━━━━━ Input

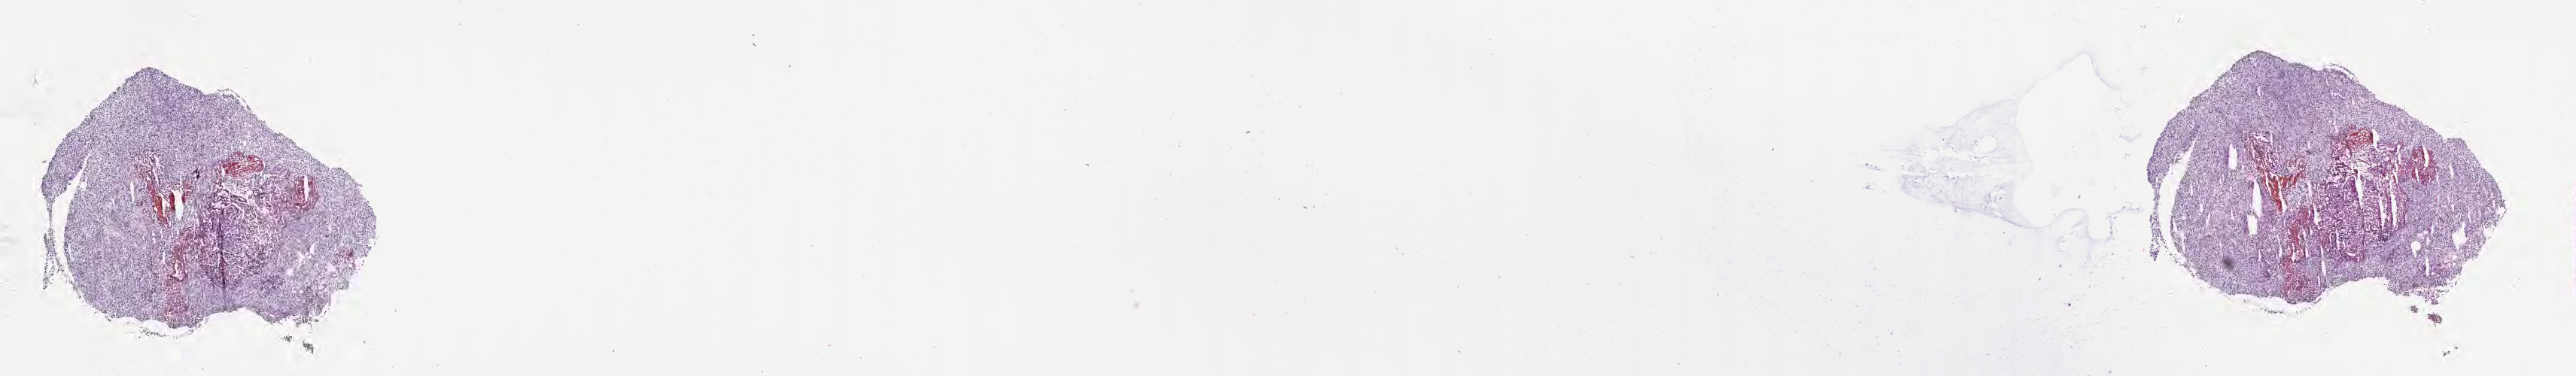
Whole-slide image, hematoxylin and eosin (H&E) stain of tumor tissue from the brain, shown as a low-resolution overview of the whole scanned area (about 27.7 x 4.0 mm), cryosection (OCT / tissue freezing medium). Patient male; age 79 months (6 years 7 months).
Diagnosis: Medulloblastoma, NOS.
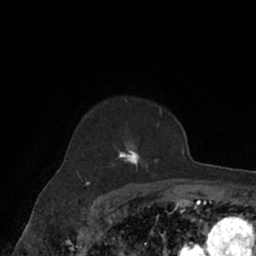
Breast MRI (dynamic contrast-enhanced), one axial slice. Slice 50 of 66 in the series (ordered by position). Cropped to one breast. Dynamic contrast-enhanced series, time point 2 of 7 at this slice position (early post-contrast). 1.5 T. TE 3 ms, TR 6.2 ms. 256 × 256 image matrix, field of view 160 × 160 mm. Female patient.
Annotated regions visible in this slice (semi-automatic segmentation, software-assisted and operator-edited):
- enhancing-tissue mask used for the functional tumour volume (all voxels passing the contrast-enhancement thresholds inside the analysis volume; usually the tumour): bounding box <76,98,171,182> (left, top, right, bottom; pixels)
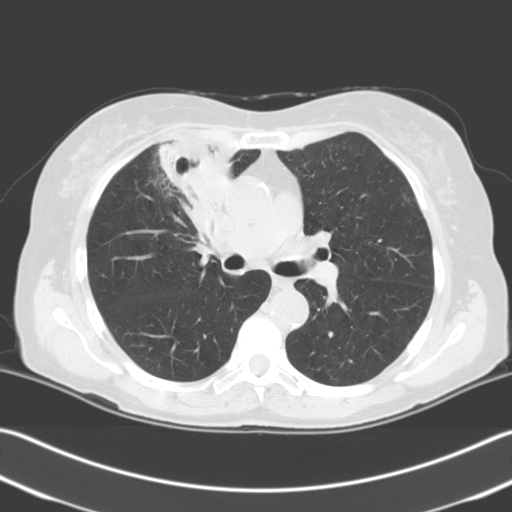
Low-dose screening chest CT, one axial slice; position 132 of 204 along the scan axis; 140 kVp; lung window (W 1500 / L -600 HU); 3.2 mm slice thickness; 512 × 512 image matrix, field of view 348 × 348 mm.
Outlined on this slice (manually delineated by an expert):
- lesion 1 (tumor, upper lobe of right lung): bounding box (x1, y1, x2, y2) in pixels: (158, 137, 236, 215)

━━━━━━━━━━

What is needed:
Where a picture appears, omit it; otherwise reproduce each line above from the first to the one with "Breast MRI (dynamic", inclusive.

Reply to the exercise:
Whole-slide image, hematoxylin and eosin (H&E) stain of tumor tissue from the brain, shown as a low-resolution overview of the whole scanned area (about 27.7 x 4.0 mm), cryosection (OCT / tissue freezing medium). Patient male; age 79 months (6 years 7 months).
Diagnosis: Medulloblastoma, NOS.
Breast MRI (dynamic contrast-enhanced), one axial slice. Slice 50 of 66 in the series (ordered by position). Cropped to one breast. Dynamic contrast-enhanced series, time point 2 of 7 at this slice position (early post-contrast). 1.5 T. TE 3 ms, TR 6.2 ms. 256 × 256 image matrix, field of view 160 × 160 mm. Female patient.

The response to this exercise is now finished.